- **Records provided**:
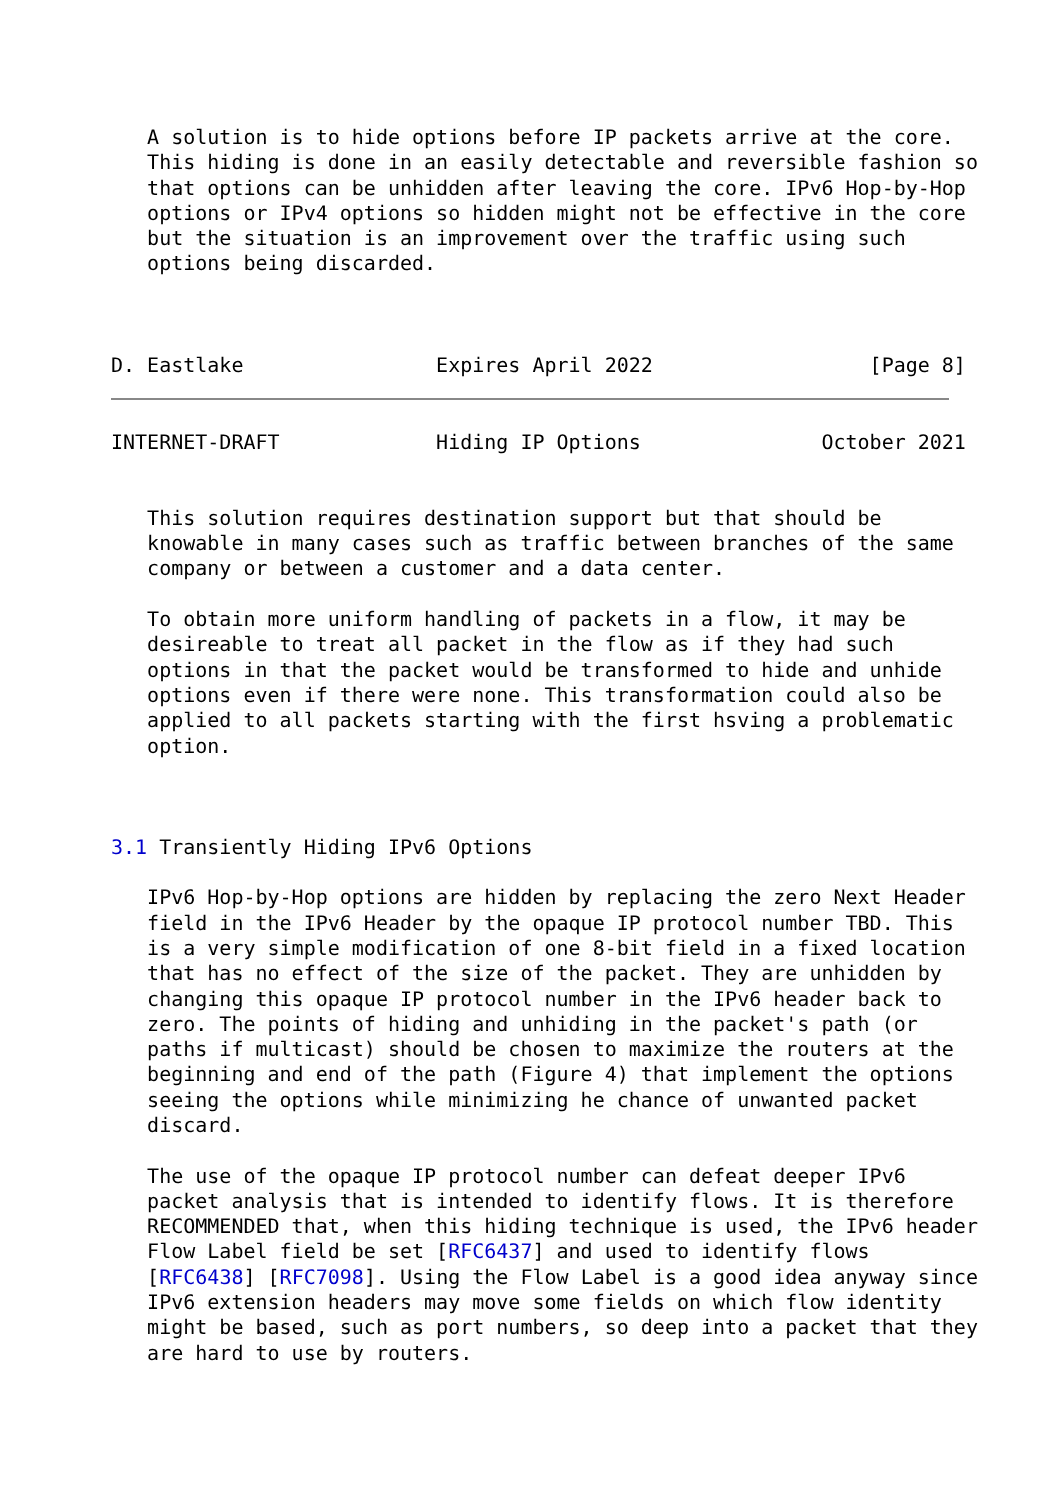A solution is to hide options before IP packets arrive at the core.
   This hiding is done in an easily detectable and reversible fashion so
   that options can be unhidden after leaving the core. IPv6 Hop-by-Hop
   options or IPv4 options so hidden might not be effective in the core
   but the situation is an improvement over the traffic using such
   options being discarded.



D. Eastlake                Expires April 2022                  [Page 8]
INTERNET-DRAFT             Hiding IP Options               October 2021


   This solution requires destination support but that should be
   knowable in many cases such as traffic between branches of the same
   company or between a customer and a data center.

   To obtain more uniform handling of packets in a flow, it may be
   desireable to treat all packet in the flow as if they had such
   options in that the packet would be transformed to hide and unhide
   options even if there were none. This transformation could also be
   applied to all packets starting with the first hsving a problematic
   option.



3.1 Transiently Hiding IPv6 Options

   IPv6 Hop-by-Hop options are hidden by replacing the zero Next Header
   field in the IPv6 Header by the opaque IP protocol number TBD. This
   is a very simple modification of one 8-bit field in a fixed location
   that has no effect of the size of the packet. They are unhidden by
   changing this opaque IP protocol number in the IPv6 header back to
   zero. The points of hiding and unhiding in the packet's path (or
   paths if multicast) should be chosen to maximize the routers at the
   beginning and end of the path (Figure 4) that implement the options
   seeing the options while minimizing he chance of unwanted packet
   discard.

   The use of the opaque IP protocol number can defeat deeper IPv6
   packet analysis that is intended to identify flows. It is therefore
   RECOMMENDED that, when this hiding technique is used, the IPv6 header
   Flow Label field be set [RFC6437] and used to identify flows
   [RFC6438] [RFC7098]. Using the Flow Label is a good idea anyway since
   IPv6 extension headers may move some fields on which flow identity
   might be based, such as port numbers, so deep into a packet that they
   are hard to use by routers.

- **Work required**: Copy down each line in the entries that has the word "identify".

- **Response to this exercise**:
   packet analysis that is intended to identify flows. It is therefore
   Flow Label field be set [RFC6437] and used to identify flows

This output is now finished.